Ce cycle de vingt pièces brèves, composé entre 1915 et 1917, trouve son inspiration dans deux vers du poète russe symboliste Constantin Balmont : « Dans chaque vision fugitive je vois des mondes / Pleins de jeux changeants et irisés. » Comme l’écrit le compagnon d’études de Prokofiev, Nikolaï Miaskovsky, cette succession d’états d’âme du compositeur évoque « Un inventaire psychique de ses émotions intimes ».

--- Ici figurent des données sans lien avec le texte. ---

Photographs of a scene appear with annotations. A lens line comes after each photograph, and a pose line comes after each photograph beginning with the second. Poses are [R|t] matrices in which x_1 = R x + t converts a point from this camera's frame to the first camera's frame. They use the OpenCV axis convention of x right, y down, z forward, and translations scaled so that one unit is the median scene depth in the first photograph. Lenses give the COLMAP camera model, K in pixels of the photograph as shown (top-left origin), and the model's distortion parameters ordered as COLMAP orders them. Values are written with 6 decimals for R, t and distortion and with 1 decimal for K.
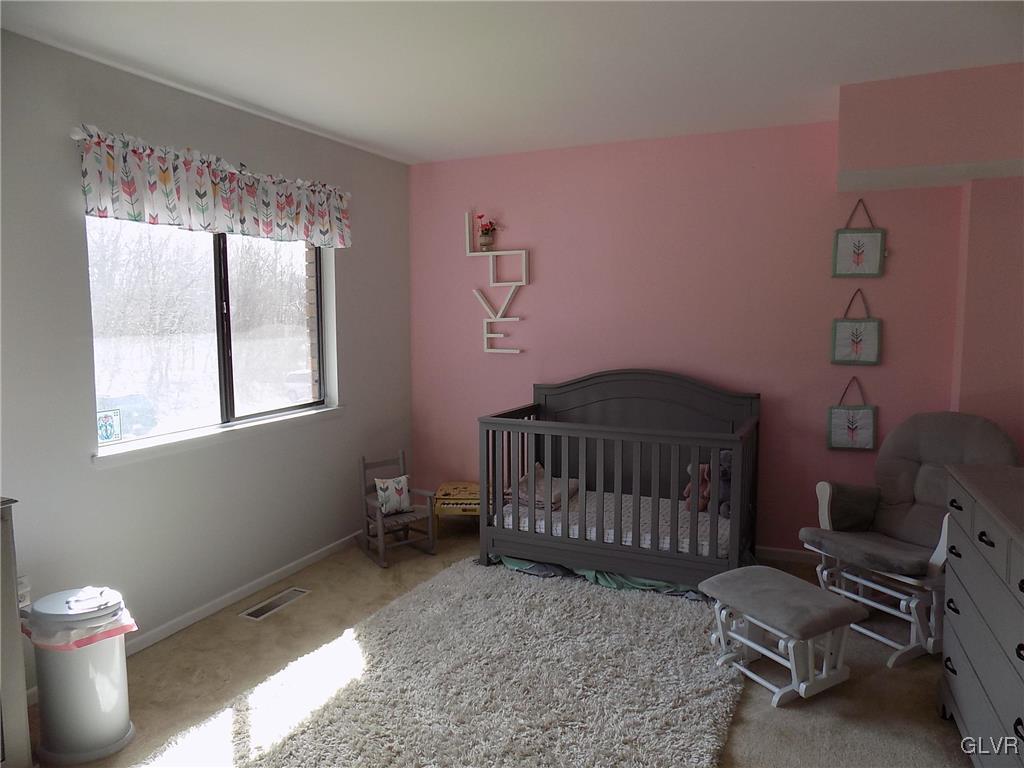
lens RADIAL K [[681.6, 0, 524.6], [0, 681.6, 373.3], [0, 0, 1]] dist [-0.086621, 0.074525]
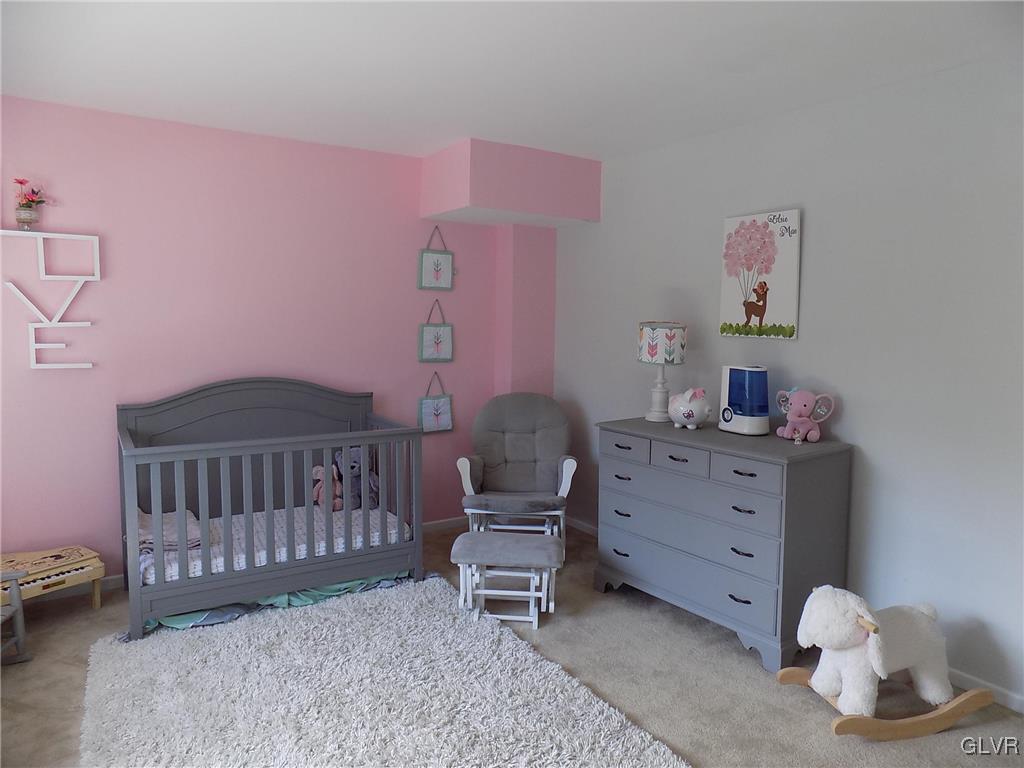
lens RADIAL K [[683.8, 0, 518.5], [0, 683.8, 376.5], [0, 0, 1]] dist [-0.074377, 0.072638]
pose [[0.539319, -0.060796, 0.839904, -0.468846], [0.059592, 0.997645, 0.033948, -0.019684], [-0.839990, 0.031743, 0.541672, 0.206780]]
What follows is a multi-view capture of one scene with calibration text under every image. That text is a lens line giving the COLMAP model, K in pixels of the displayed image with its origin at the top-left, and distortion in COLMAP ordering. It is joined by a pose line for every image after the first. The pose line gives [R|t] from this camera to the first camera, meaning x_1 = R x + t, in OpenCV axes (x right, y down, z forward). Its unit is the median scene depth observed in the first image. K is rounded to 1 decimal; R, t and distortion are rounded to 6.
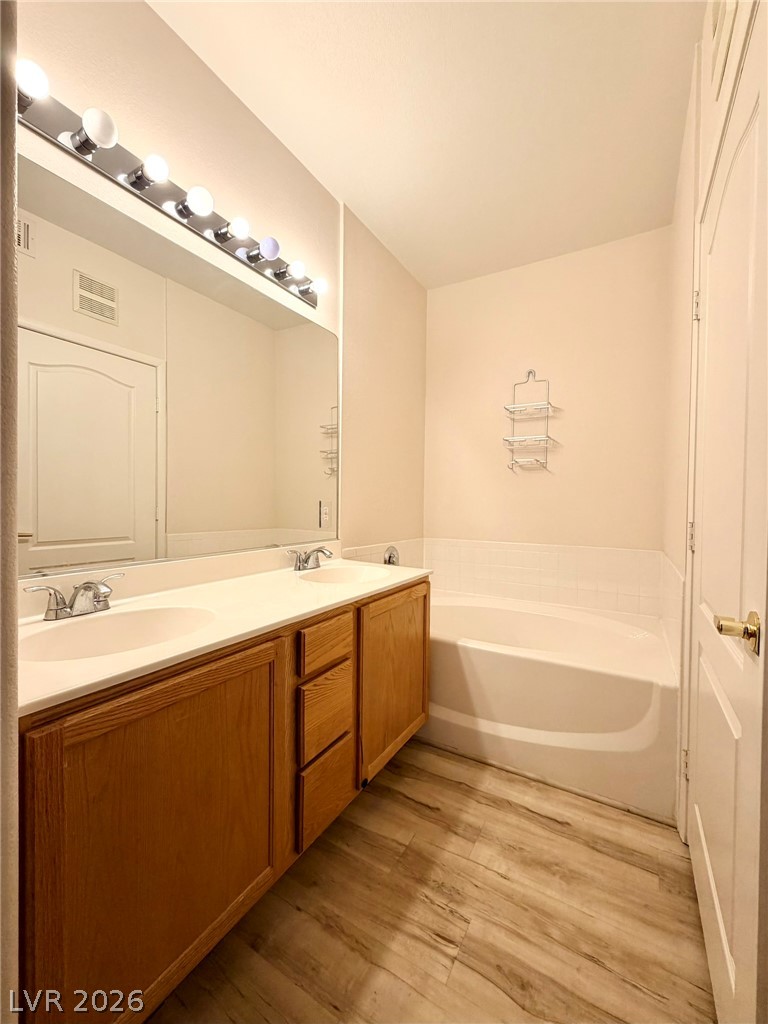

Nicholas Angelich – Photo Classictoulouse –

Nicholas Angelich aborde la première pièce, notée Lentement, comme un prologue mystérieux et énigmatique. Le même climat étrange imprègne la deuxième. Suit alors une succession d’évocations contrastées, parfois douces et rêveuses, parfois ironiques avec un zeste de tendresse… L’interprète déploie ici une impressionnante variété de touchers, une imagination de chaque instant. Son mode d’expression couvre une gamme infinie de nuances, une large palette de couleurs comme s’il s’agissait d’images ou de tableaux miniatures d’un peintre inspiré. Une énergie constante imprègne l’ensemble sans jamais sombrer dans la violence.

Avec les 10 pièces pour piano opus 75, du même Prokofiev, transcrites par le compositeur lui-même de son ballet Roméo et Juliette , le propos est tout autre. Le ballet, fondé sur la pièce éponyme de William Shakespeare, fut composé en 1935, peu après le retour du compositeur en Union soviétique. Sa création eut lieu en Tchécoslovaquie, en 1938, loin du pouvoir culturel et politique soviétique défavorable au sujet. Le compositeur en tira deux suites symphoniques la même année, puis une troisième en 1944. Réalisée également par Prokofiev, la suite pour piano rassemble dix numéros d’une beauté et d’une intensité dramatique extrêmes. L’interprète en exalte la substance tragique de l’intrigue. S’il n’essaie pas d’« imiter » l’orchestre original (il s’agit bien ici d’une œuvre pour piano) les couleurs les plus contrastées émanent de son jeu. La mort programmée voisine avec la grâce des épisodes évoquant Juliette. Le final Roméo et Juliette avant la séparation revêt ici une intensité bouleversante.

La seconde partie de la soirée ménage un contraste saisissant. Nicholas Angelich investit son impeccable technique, sa musicalité et sa conviction dans les Variations et fugue sur un thème de Haendel, de Johannes Brahms. Ce compositeur semble réunir toutes les caractéristiques qui correspondent aux qualités fondamentales du jeu de son interprète. Intensité d’un toucher de poids et pourtant sans lourdeur, clarté lumineuse de la polyphonie, équilibre quasi-parfait des deux mains. Mais, et peut-être surtout, une imagination qui lui permet de bénéficier ici aussi d’une palette de couleurs sans limite. Les 25 variations qui se succèdent explorent tout l‘éventail des expressions possibles. Le pianiste expose le thème original avec la richesse de l’ornementation qui le relie à la période baroque. Dans le déroulement général, la dentelle subtile de certaines variations succède ou précède la tempête, ou parfois la jubilation. La fugue finale résonne comme un monument. Nicholas Angelich, tel un maître-architecte, y construit un édifice d’une impressionnante grandeur. De la très belle ouvrage, amplement ovationnée par le public fasciné !

Il ne faut pas moins de trois bis pour calmer l’enthousiasme. Deux pièces de Chopin, une Mazurka et une Valse (la fameuse en ré bémol majeur op. 64 n°1, dite Du petit chien) précèdent la première des Scènes d’enfants (Kinderszenen), de Robert Schumann. La douceur et la grâce referment ce voyage en pays conquis.